## Goal of the exercise
Exact reproduction of every entry is required.
───── Records to use ─────
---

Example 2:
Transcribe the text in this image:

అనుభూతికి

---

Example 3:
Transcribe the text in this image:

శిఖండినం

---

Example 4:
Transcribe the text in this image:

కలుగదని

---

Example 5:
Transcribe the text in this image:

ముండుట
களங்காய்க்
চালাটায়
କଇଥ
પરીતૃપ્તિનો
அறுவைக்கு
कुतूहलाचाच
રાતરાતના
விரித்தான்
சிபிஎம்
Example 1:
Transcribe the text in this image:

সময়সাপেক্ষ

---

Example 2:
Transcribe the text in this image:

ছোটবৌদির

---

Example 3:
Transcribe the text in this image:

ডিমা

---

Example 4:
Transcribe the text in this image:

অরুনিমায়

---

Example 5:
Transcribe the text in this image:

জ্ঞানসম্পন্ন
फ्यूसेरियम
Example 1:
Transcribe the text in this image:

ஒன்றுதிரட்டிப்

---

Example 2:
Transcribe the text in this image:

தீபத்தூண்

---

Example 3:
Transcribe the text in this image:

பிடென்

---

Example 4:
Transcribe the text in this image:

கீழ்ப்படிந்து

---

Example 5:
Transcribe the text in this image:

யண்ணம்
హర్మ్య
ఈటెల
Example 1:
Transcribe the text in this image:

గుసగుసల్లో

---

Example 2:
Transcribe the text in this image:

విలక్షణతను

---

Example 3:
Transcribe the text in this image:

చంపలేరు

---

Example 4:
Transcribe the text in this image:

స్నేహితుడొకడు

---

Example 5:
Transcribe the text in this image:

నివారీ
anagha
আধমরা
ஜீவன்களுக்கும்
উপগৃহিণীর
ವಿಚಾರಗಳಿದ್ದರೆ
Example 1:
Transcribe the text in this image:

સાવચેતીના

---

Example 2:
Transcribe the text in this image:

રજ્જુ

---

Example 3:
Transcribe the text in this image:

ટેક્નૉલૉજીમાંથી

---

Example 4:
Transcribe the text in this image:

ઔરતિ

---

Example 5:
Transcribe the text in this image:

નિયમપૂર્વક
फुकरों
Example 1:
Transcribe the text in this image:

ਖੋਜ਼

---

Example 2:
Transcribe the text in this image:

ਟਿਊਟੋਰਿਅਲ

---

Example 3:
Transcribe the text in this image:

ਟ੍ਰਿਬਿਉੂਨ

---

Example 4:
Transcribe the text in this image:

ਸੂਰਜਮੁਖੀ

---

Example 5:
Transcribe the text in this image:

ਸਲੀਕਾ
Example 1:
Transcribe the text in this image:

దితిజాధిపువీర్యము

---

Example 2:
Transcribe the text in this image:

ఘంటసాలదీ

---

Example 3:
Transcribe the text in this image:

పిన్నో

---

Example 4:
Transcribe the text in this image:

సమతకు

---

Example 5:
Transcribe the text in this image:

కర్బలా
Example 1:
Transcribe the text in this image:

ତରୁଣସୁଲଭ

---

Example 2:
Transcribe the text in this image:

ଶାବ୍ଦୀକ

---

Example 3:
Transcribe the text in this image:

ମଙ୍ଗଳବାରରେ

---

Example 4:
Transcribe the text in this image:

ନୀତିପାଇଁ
─────
## Written response
---

Example 2:
Transcribe the text in this image:

అనుభూతికి

---

Example 3:
Transcribe the text in this image:

శిఖండినం

---

Example 4:
Transcribe the text in this image:

కలుగదని

---

Example 5:
Transcribe the text in this image:

ముండుట
களங்காய்க்
চালাটায়
କଇଥ
પરીતૃપ્તિનો
அறுவைக்கு
कुतूहलाचाच
રાતરાતના
விரித்தான்
சிபிஎம்
Example 1:
Transcribe the text in this image:

সময়সাপেক্ষ

---

Example 2:
Transcribe the text in this image:

ছোটবৌদির

---

Example 3:
Transcribe the text in this image:

ডিমা

---

Example 4:
Transcribe the text in this image:

অরুনিমায়

---

Example 5:
Transcribe the text in this image:

জ্ঞানসম্পন্ন
फ्यूसेरियम
Example 1:
Transcribe the text in this image:

ஒன்றுதிரட்டிப்

---

Example 2:
Transcribe the text in this image:

தீபத்தூண்

---

Example 3:
Transcribe the text in this image:

பிடென்

---

Example 4:
Transcribe the text in this image:

கீழ்ப்படிந்து

---

Example 5:
Transcribe the text in this image:

யண்ணம்
హర్మ్య
ఈటెల
Example 1:
Transcribe the text in this image:

గుసగుసల్లో

---

Example 2:
Transcribe the text in this image:

విలక్షణతను

---

Example 3:
Transcribe the text in this image:

చంపలేరు

---

Example 4:
Transcribe the text in this image:

స్నేహితుడొకడు

---

Example 5:
Transcribe the text in this image:

నివారీ
anagha
আধমরা
ஜீவன்களுக்கும்
উপগৃহিণীর
ವಿಚಾರಗಳಿದ್ದರೆ
Example 1:
Transcribe the text in this image:

સાવચેતીના

---

Example 2:
Transcribe the text in this image:

રજ્જુ

---

Example 3:
Transcribe the text in this image:

ટેક્નૉલૉજીમાંથી

---

Example 4:
Transcribe the text in this image:

ઔરતિ

---

Example 5:
Transcribe the text in this image:

નિયમપૂર્વક
फुकरों
Example 1:
Transcribe the text in this image:

ਖੋਜ਼

---

Example 2:
Transcribe the text in this image:

ਟਿਊਟੋਰਿਅਲ

---

Example 3:
Transcribe the text in this image:

ਟ੍ਰਿਬਿਉੂਨ

---

Example 4:
Transcribe the text in this image:

ਸੂਰਜਮੁਖੀ

---

Example 5:
Transcribe the text in this image:

ਸਲੀਕਾ
Example 1:
Transcribe the text in this image:

దితిజాధిపువీర్యము

---

Example 2:
Transcribe the text in this image:

ఘంటసాలదీ

---

Example 3:
Transcribe the text in this image:

పిన్నో

---

Example 4:
Transcribe the text in this image:

సమతకు

---

Example 5:
Transcribe the text in this image:

కర్బలా
Example 1:
Transcribe the text in this image:

ତରୁଣସୁଲଭ

---

Example 2:
Transcribe the text in this image:

ଶାବ୍ଦୀକ

---

Example 3:
Transcribe the text in this image:

ମଙ୍ଗଳବାରରେ

---

Example 4:
Transcribe the text in this image:

ନୀତିପାଇଁ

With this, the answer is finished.